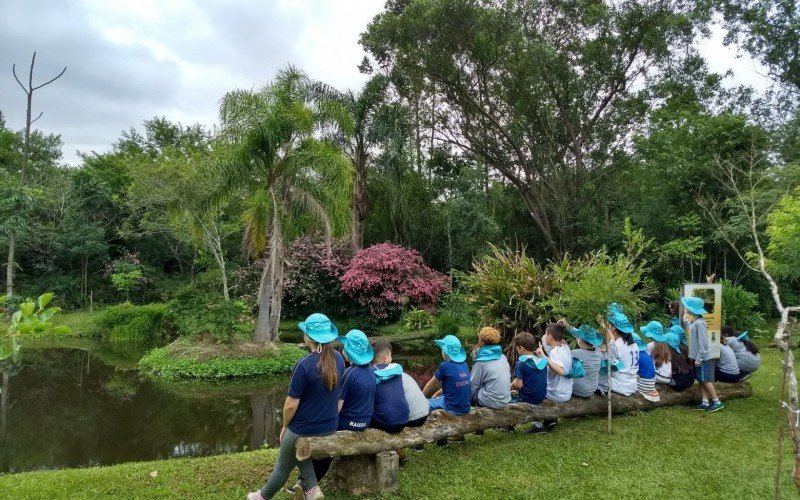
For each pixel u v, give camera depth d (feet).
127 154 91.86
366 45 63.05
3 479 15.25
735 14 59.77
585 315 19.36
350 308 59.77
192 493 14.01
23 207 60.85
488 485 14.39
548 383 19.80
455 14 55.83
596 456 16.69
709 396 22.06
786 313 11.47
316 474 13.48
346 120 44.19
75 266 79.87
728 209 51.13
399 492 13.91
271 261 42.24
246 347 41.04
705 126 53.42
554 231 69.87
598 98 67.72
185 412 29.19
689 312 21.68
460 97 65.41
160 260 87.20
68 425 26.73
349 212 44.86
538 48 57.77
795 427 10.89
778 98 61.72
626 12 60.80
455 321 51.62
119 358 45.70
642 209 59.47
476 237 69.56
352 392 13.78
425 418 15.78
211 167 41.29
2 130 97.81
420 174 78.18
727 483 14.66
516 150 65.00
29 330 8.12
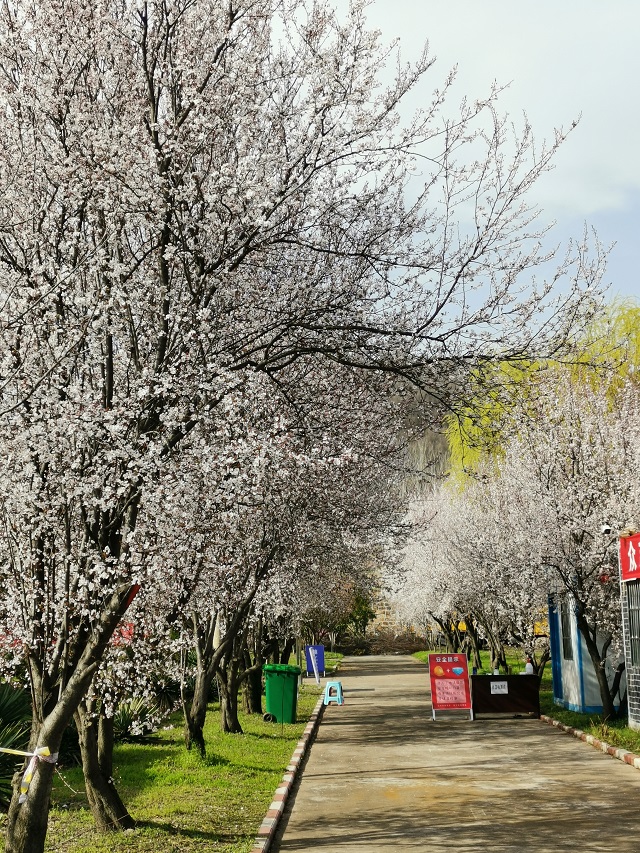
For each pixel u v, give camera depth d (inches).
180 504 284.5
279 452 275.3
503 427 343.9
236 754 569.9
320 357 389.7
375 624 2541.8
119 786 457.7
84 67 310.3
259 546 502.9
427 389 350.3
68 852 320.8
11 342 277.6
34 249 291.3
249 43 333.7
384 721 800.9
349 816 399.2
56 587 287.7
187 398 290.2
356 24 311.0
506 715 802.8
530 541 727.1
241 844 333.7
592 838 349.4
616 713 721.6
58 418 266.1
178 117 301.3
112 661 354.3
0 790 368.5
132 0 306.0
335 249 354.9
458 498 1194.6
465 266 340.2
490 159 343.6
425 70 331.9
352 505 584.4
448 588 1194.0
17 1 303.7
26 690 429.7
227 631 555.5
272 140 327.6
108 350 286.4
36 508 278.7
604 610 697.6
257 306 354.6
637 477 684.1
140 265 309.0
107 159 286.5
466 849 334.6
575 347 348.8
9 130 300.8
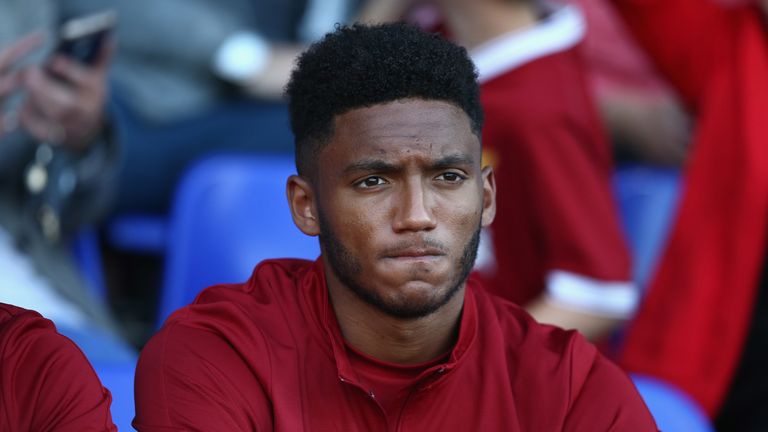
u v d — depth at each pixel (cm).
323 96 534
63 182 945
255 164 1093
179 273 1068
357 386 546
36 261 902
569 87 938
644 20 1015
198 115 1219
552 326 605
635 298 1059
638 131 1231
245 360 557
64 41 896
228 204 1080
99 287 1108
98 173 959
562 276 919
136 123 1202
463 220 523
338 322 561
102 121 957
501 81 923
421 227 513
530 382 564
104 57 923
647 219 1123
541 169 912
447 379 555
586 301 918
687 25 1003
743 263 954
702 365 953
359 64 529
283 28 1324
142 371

====

- EXERCISE INSTRUCTIONS:
In your copy, reproduce the data above exactly and skip every picture.

- RESPONSE TO THIS EXERCISE:
For each pixel u v, give camera depth d (feet).
127 154 91.86
366 45 63.05
3 479 15.25
735 14 59.77
585 315 19.36
350 308 59.77
192 493 14.01
23 207 60.85
488 485 14.39
548 383 19.80
455 14 55.83
596 456 16.69
709 396 22.06
786 313 11.47
316 474 13.48
346 120 44.19
75 266 79.87
728 209 51.13
399 492 13.91
271 261 42.24
246 347 41.04
705 126 53.42
554 231 69.87
598 98 67.72
185 412 29.19
689 312 21.68
460 97 65.41
160 260 87.20
68 425 26.73
349 212 44.86
538 48 57.77
795 427 10.89
778 98 61.72
626 12 60.80
455 321 51.62
119 358 45.70
642 209 59.47
476 237 69.56
352 392 13.78
425 418 15.78
211 167 41.29
2 130 97.81
420 174 78.18
727 483 14.66
516 150 65.00
29 330 8.12
For each pixel u v, give camera depth d (inches).
180 504 284.5
279 452 275.3
503 427 343.9
236 754 569.9
320 357 389.7
375 624 2541.8
119 786 457.7
84 67 310.3
259 546 502.9
427 389 350.3
68 852 320.8
11 342 277.6
34 249 291.3
249 43 333.7
384 721 800.9
349 816 399.2
56 587 287.7
187 398 290.2
356 24 311.0
506 715 802.8
530 541 727.1
241 844 333.7
592 838 349.4
616 713 721.6
58 418 266.1
178 117 301.3
112 661 354.3
0 790 368.5
132 0 306.0
335 249 354.9
458 498 1194.6
465 266 340.2
490 159 343.6
425 70 331.9
352 505 584.4
448 588 1194.0
17 1 303.7
26 690 429.7
227 631 555.5
272 140 327.6
108 350 286.4
36 508 278.7
604 610 697.6
257 306 354.6
637 477 684.1
140 265 309.0
107 159 286.5
466 849 334.6
575 347 348.8
9 130 300.8
u v d — depth at each pixel (cm).
323 96 534
63 182 945
255 164 1093
179 273 1068
357 386 546
36 261 902
569 87 938
644 20 1015
198 115 1219
552 326 605
635 298 1059
638 131 1231
245 360 557
64 41 896
228 204 1080
99 287 1108
98 173 959
562 276 919
136 123 1202
463 220 523
338 322 561
102 121 957
501 81 923
421 227 513
530 382 564
104 57 923
647 219 1123
541 169 912
447 379 555
586 301 918
687 25 1003
743 263 954
702 365 953
359 64 529
283 28 1324
142 371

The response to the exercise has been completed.